Training in Threat and Error Mgt, CRM, Human Factors and a sound SMS all have their place but should compliment fundamental flight skills taught at the earliest stages of pilot training.

The old adage "Aviate, Navigate , Communicate" can be written "Fly it, Point it, Sort it"

Basic flying priorities that can be foundational to others such as automation airmanship.

Perhaps we should add to the list a post flight "admit it". Most of the incidents we hear about because they became accidents. Even with todays systems monitoring and engineering post flight data downloading, some think it ok to just walk away without telling anyone why they entered a minor upset.

However, most schools do not teach spinning or signs of approaching spin aloft. Many do not cover stalling in real depth and certainly not Stall recovery for swept wing FAR/JAR25 aircraft. Students need repetition of these exercises to become competent at prevention and recovery.

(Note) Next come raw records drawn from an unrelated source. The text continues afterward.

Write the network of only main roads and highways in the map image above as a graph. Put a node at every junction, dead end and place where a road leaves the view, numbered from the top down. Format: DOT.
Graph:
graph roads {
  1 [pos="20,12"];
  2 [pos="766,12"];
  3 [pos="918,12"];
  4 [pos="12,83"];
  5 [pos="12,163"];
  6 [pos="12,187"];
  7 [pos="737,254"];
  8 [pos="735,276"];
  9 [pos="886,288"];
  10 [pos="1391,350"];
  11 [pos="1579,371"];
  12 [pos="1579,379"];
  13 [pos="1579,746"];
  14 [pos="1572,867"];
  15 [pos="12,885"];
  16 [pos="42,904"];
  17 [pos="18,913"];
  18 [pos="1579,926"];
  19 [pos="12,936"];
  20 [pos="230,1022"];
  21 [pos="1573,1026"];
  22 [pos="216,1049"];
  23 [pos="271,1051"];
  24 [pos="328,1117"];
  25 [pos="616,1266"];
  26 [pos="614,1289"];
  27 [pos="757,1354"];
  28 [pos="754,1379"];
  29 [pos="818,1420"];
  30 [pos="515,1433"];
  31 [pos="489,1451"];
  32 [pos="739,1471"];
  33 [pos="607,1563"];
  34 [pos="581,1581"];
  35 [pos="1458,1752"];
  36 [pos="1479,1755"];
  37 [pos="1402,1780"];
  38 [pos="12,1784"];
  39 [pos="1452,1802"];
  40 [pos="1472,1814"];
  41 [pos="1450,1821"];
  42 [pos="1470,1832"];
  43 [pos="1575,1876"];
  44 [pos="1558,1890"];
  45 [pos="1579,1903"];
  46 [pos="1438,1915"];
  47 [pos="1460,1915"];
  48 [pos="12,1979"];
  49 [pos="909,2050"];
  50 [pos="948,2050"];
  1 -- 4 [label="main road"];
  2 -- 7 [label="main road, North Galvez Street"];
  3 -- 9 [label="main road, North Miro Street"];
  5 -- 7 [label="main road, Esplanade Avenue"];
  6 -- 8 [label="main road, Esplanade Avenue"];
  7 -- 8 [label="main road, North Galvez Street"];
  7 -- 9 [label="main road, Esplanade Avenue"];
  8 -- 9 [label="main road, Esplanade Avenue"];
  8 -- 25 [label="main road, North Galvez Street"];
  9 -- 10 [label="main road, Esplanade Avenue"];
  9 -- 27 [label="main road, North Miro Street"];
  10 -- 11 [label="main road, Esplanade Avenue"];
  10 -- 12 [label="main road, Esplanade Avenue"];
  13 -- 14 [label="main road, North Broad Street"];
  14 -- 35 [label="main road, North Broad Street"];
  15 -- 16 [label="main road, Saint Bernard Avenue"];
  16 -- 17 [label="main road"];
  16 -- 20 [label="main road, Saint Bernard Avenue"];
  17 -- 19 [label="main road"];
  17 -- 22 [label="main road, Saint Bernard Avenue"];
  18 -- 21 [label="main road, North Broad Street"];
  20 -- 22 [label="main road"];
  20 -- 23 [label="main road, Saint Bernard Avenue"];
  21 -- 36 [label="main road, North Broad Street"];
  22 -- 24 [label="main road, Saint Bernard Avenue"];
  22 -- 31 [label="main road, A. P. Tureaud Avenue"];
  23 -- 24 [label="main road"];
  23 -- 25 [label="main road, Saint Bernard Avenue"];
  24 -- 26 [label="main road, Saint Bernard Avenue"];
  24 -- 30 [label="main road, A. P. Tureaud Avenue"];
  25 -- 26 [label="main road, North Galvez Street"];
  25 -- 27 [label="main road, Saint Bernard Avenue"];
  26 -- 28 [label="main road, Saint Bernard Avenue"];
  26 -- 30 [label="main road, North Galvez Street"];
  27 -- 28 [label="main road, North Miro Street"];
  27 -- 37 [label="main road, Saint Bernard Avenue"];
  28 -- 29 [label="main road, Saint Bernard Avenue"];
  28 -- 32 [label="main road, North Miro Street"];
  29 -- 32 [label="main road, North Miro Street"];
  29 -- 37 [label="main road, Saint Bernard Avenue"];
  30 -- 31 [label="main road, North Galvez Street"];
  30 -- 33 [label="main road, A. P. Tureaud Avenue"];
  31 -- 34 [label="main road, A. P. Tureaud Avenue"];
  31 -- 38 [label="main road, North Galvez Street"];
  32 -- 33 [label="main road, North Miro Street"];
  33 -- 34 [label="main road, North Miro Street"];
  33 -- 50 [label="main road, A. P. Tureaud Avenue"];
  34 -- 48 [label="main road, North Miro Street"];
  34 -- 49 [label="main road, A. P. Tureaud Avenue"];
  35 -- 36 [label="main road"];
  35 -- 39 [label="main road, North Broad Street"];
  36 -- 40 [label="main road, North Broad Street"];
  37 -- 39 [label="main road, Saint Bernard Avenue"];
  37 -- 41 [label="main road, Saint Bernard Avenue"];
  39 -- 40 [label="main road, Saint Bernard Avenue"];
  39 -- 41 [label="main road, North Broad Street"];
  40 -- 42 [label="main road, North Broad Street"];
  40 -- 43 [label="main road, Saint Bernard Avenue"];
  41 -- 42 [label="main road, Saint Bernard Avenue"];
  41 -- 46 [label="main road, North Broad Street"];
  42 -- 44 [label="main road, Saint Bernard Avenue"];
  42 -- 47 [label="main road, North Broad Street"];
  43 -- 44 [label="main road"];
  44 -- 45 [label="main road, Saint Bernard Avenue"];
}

Sim limitations are not just degrees of freedom you see on an EHSI/AI nor motion queing. These Sims are designed for proceedural work and once outside that envelope they do not give the pilot true rates of roll, pitch etc or force feedback, flutter effects etc. Yes I agree snapshot Upset pictures could be shown and recovery discussed, but what you do in a SIM can result in an accident - Airbus Fin removal is an example: AA 587, A300-600 excessive rudder inputs overstressed fin. This "technique" was taught on SIM elements of the American Airlines Advanced Aircraft Maneuvering Training Program.

Dr Sunjoo Advani and the ICATEE/RAeS team are to be congratulated for re-highlighting an very real problem that can be resolved 99% of the time through airmanship and a more transparent interface between pilots and a "stricken" aircraft. This you tube presentation is just a snapshot of the work done around the world by concerned aviation specialists including pilots.